--- Assigned task ---
Find and copy each line of the data that includes "Xbox".

Stored data
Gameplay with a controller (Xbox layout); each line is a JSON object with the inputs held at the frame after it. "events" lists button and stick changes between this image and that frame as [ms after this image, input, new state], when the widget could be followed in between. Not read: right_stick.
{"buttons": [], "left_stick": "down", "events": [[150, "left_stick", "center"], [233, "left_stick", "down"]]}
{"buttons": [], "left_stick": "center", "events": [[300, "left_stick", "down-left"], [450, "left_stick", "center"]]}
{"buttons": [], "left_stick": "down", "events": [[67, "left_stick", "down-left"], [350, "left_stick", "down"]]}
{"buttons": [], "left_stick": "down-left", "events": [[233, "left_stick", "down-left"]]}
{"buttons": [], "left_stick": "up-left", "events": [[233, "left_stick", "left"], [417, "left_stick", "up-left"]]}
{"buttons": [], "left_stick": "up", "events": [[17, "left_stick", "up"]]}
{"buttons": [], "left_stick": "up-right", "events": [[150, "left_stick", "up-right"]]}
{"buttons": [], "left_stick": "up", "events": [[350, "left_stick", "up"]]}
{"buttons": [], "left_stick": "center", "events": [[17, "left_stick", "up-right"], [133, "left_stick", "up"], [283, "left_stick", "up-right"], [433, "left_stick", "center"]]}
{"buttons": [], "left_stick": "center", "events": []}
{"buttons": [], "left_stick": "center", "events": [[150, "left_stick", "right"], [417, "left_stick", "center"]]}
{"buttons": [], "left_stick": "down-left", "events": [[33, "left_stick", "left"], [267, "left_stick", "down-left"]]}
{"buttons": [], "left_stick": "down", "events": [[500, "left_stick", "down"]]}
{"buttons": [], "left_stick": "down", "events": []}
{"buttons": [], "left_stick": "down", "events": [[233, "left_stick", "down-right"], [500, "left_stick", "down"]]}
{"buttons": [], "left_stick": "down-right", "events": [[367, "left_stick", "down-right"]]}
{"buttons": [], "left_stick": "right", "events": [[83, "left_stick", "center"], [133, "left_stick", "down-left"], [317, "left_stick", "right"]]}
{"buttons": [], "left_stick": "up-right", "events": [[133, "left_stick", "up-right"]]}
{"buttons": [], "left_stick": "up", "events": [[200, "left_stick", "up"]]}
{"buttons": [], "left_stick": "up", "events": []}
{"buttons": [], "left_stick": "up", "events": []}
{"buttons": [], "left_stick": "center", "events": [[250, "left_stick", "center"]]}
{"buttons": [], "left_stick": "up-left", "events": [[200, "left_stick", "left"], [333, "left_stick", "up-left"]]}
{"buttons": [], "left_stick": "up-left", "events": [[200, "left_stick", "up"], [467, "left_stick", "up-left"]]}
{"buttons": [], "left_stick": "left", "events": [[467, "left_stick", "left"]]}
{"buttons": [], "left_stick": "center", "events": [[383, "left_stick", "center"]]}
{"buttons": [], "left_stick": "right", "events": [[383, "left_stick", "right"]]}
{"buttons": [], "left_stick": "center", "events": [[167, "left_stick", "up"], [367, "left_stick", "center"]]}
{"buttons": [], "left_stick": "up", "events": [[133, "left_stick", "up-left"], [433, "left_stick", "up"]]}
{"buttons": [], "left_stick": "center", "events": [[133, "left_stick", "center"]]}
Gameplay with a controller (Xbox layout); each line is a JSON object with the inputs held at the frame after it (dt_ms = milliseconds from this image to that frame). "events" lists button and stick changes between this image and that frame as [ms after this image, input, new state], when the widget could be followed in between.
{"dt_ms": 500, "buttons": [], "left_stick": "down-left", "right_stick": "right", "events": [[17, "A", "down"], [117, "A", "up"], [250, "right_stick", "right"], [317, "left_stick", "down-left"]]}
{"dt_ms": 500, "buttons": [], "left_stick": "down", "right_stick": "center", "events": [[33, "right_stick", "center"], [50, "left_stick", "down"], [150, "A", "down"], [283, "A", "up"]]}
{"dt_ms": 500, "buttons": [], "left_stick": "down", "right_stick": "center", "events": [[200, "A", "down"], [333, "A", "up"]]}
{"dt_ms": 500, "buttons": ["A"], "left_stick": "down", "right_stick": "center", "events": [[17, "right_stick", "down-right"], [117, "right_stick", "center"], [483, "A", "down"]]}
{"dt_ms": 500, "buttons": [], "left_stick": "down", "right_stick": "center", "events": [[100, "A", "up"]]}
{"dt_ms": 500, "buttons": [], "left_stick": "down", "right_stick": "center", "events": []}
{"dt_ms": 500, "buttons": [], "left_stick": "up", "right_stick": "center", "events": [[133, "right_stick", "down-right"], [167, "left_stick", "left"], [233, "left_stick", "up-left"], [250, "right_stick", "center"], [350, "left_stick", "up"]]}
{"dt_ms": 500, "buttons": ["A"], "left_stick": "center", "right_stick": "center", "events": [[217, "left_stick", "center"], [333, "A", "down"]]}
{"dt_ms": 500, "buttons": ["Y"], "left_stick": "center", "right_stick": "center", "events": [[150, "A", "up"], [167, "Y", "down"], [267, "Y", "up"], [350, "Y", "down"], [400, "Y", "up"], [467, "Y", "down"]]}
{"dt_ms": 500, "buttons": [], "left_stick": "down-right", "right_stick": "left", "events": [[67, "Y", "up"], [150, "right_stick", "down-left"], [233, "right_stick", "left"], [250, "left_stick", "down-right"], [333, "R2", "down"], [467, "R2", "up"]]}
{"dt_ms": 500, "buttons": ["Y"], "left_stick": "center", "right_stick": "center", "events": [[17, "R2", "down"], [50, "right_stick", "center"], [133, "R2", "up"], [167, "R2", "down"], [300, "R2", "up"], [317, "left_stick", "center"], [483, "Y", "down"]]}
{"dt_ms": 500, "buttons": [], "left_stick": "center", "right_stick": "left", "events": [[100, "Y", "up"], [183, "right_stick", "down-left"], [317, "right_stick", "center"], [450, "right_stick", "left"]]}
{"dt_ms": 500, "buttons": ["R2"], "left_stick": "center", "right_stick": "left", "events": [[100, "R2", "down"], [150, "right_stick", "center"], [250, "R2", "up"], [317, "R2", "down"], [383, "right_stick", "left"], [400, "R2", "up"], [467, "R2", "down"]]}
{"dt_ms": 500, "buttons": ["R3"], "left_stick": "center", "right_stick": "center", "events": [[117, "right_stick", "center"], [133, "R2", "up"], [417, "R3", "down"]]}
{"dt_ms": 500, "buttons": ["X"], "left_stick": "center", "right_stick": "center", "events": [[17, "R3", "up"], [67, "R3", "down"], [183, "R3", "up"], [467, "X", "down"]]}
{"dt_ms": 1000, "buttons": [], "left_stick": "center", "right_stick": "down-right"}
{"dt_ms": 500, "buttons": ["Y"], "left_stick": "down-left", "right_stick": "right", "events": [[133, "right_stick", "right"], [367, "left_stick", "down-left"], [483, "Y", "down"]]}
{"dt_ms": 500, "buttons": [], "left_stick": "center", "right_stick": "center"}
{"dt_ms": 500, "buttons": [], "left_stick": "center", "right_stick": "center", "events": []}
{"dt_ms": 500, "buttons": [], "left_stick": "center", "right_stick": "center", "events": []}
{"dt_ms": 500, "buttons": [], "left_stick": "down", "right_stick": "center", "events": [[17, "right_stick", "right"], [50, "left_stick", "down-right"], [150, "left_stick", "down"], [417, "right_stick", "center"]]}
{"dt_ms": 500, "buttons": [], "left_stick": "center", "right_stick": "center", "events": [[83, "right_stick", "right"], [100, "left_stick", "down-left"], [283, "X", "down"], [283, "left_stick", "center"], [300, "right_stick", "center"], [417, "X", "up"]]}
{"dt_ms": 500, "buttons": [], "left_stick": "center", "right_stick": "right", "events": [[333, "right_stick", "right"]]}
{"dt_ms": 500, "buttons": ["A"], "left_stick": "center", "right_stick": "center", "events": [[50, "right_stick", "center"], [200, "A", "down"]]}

--- Response area ---
Gameplay with a controller (Xbox layout); each line is a JSON object with the inputs held at the frame after it. "events" lists button and stick changes between this image and that frame as [ms after this image, input, new state], when the widget could be followed in between. Not read: right_stick.
Gameplay with a controller (Xbox layout); each line is a JSON object with the inputs held at the frame after it (dt_ms = milliseconds from this image to that frame). "events" lists button and stick changes between this image and that frame as [ms after this image, input, new state], when the widget could be followed in between.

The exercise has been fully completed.